I'm struggling to find total impedance of the circuit, although I have some idea:
Is it simply Z=\frac{V_{s}}{I}=166.67kΩ?
or Y=j2\Pi f_{r}C+\frac{1}{R+j2\Pi f_{r}L} then Z=\frac{1}{Y}
from which I get Z=159006+j4780 Ω plus R_{L} total impedance comes to Z_{t}=169006+j4780 Ω
or from dynamic impedance equation Z=RQ^2=159kΩ plus R_L again Z_t=169kΩ
or this is a bit complicated but I found it in the textbook:
Z= \frac{R \Big( 1+\frac{(2\Pi f_r)^2L^2}{R^2} \Big) }{1+j(2\Pi f_r)\frac{L}{R} \Big( \frac{C}{L}R^2+(2\Pi f_r)LC-1 \Big) } from which I get Z=159138+j1700 Ω plus R_L again Z_t=169138+j1700Ω
Which of the total impedance is right?
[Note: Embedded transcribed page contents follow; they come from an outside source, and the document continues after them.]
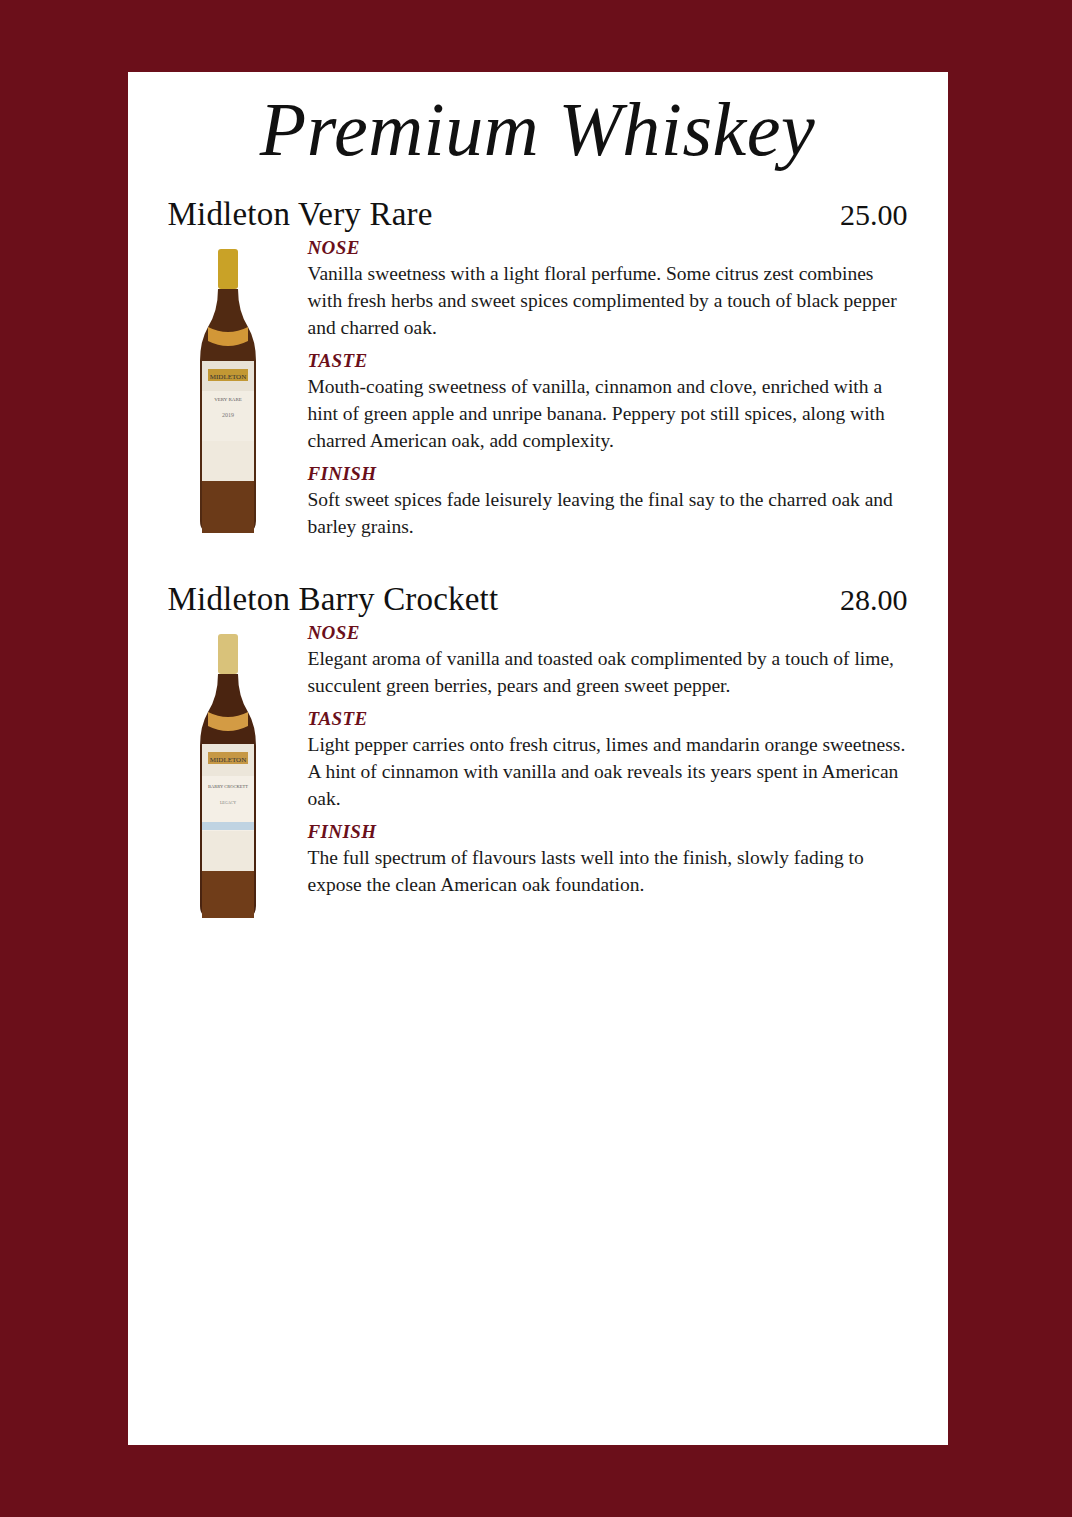Premium Whiskey
Midleton Very Rare 25.00
NOSE
Vanilla sweetness with a light floral perfume. Some citrus zest combines with fresh herbs and sweet spices complimented by a touch of black pepper and charred oak.
TASTE
Mouth-coating sweetness of vanilla, cinnamon and clove, enriched with a hint of green apple and unripe banana. Peppery pot still spices, along with charred American oak, add complexity.
FINISH
Soft sweet spices fade leisurely leaving the final say to the charred oak and barley grains.
Midleton Barry Crockett 28.00
NOSE
Elegant aroma of vanilla and toasted oak complimented by a touch of lime, succulent green berries, pears and green sweet pepper.
TASTE
Light pepper carries onto fresh citrus, limes and mandarin orange sweetness. A hint of cinnamon with vanilla and oak reveals its years spent in American oak.
FINISH
The full spectrum of flavours lasts well into the finish, slowly fading to expose the clean American oak foundation.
Maybe all of them are acceptable? Or a fifth one?
And as of to find total impedance at the frequencies \pm 2%:
From the relevant equation I've got Z=99-j3972Ω plus R_L → Z_t=10099-3872Ω
Your comments are greatly appreciated.